▶ EXERCISE TEXT
Since every day requires at least one job:
3 < 4
Impossible.
Answer:
-1
Example 3
jobDifficulty = [1,1,1]
d = 3
Each day must contain exactly one job.
| Day | Jobs | Difficulty |
|---|---|---|
| 1 | [1] | 1 |
| 2 | [1] | 1 |
| 3 | [1] | 1 |
Total:
1 + 1 + 1 = 3
Answer:
3
Complexity Analysis
| Measure | Complexity | Explanation |
|---|---|---|
| Time | O(d × n²) | There are O(d × n) states, each exploring O(n) transitions |
| Space | O(d × n) | Memoization table stores one value per state |
The dynamic programming solution computes each (index, days_left) state once. For each state, we iterate through all possible partition endpoints. Since there are at most n × d states and each performs up to n transitions, the total time complexity is O(d × n²).
The memoization cache stores all states, producing O(d × n) space complexity.
Test Cases
from typing import List
class Solution:
def minDifficulty(self, jobDifficulty: List[int], d: int) -> int:
from functools import lru_cache
n = len(jobDifficulty)
if n < d:
return -1
@lru_cache(None)
def dp(index: int, days_left: int) -> int:
if days_left == 1:
return max(jobDifficulty[index:])
current_max = 0
best = float("inf")
for j in range(index, n - days_left + 1):
current_max = max(current_max, jobDifficulty[j])
best = min(best, current_max + dp(j + 1, days_left - 1))
return best
return dp(0, d)
sol = Solution()

▶ TASK 1
Reproduce the part of the job difficulty text that begins at "def dp(index: int, days_left: int)" and ends with "return dp(0, d)".
▶ TASK 2
According to the job difficulty text, what is the time complexity of the dynamic programming solution?

▶ EXTRACTED RECORDS
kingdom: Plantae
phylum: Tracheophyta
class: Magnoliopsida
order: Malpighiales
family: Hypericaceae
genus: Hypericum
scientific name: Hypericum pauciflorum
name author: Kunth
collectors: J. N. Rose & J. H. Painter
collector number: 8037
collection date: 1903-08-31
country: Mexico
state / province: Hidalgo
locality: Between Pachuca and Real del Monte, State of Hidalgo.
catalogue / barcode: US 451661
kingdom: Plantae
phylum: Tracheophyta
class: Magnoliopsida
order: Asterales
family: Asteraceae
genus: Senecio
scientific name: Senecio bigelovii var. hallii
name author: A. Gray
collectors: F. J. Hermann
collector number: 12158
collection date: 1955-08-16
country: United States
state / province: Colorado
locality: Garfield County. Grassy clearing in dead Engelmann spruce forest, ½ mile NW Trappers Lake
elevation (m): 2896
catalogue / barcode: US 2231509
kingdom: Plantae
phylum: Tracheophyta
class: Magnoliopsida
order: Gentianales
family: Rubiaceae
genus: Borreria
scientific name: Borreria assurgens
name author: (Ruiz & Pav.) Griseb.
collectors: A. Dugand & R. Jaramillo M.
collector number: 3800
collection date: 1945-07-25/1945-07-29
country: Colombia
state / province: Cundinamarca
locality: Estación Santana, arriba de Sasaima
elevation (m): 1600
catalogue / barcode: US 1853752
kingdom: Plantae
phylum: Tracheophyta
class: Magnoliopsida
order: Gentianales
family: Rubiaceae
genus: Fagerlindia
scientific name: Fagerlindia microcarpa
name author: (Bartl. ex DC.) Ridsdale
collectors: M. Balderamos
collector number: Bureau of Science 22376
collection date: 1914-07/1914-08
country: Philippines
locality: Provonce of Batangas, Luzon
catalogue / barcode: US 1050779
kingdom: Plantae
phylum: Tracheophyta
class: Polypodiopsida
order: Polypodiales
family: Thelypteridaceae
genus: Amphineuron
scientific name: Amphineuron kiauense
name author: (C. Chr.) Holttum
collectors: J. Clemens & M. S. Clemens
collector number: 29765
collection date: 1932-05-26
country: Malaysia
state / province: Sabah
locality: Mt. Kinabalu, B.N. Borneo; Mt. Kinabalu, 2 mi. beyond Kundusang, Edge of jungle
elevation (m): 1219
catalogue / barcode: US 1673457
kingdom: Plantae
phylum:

▶ TASK OUTPUT 1
def dp(index: int, days_left: int) -> int:
if days_left == 1:
return max(jobDifficulty[index:])
current_max = 0
best = float("inf")
for j in range(index, n - days_left + 1):
current_max = max(current_max, jobDifficulty[j])
best = min(best, current_max + dp(j + 1, days_left - 1))
return best
return dp(0, d)

▶ TASK OUTPUT 2
O(d × n²)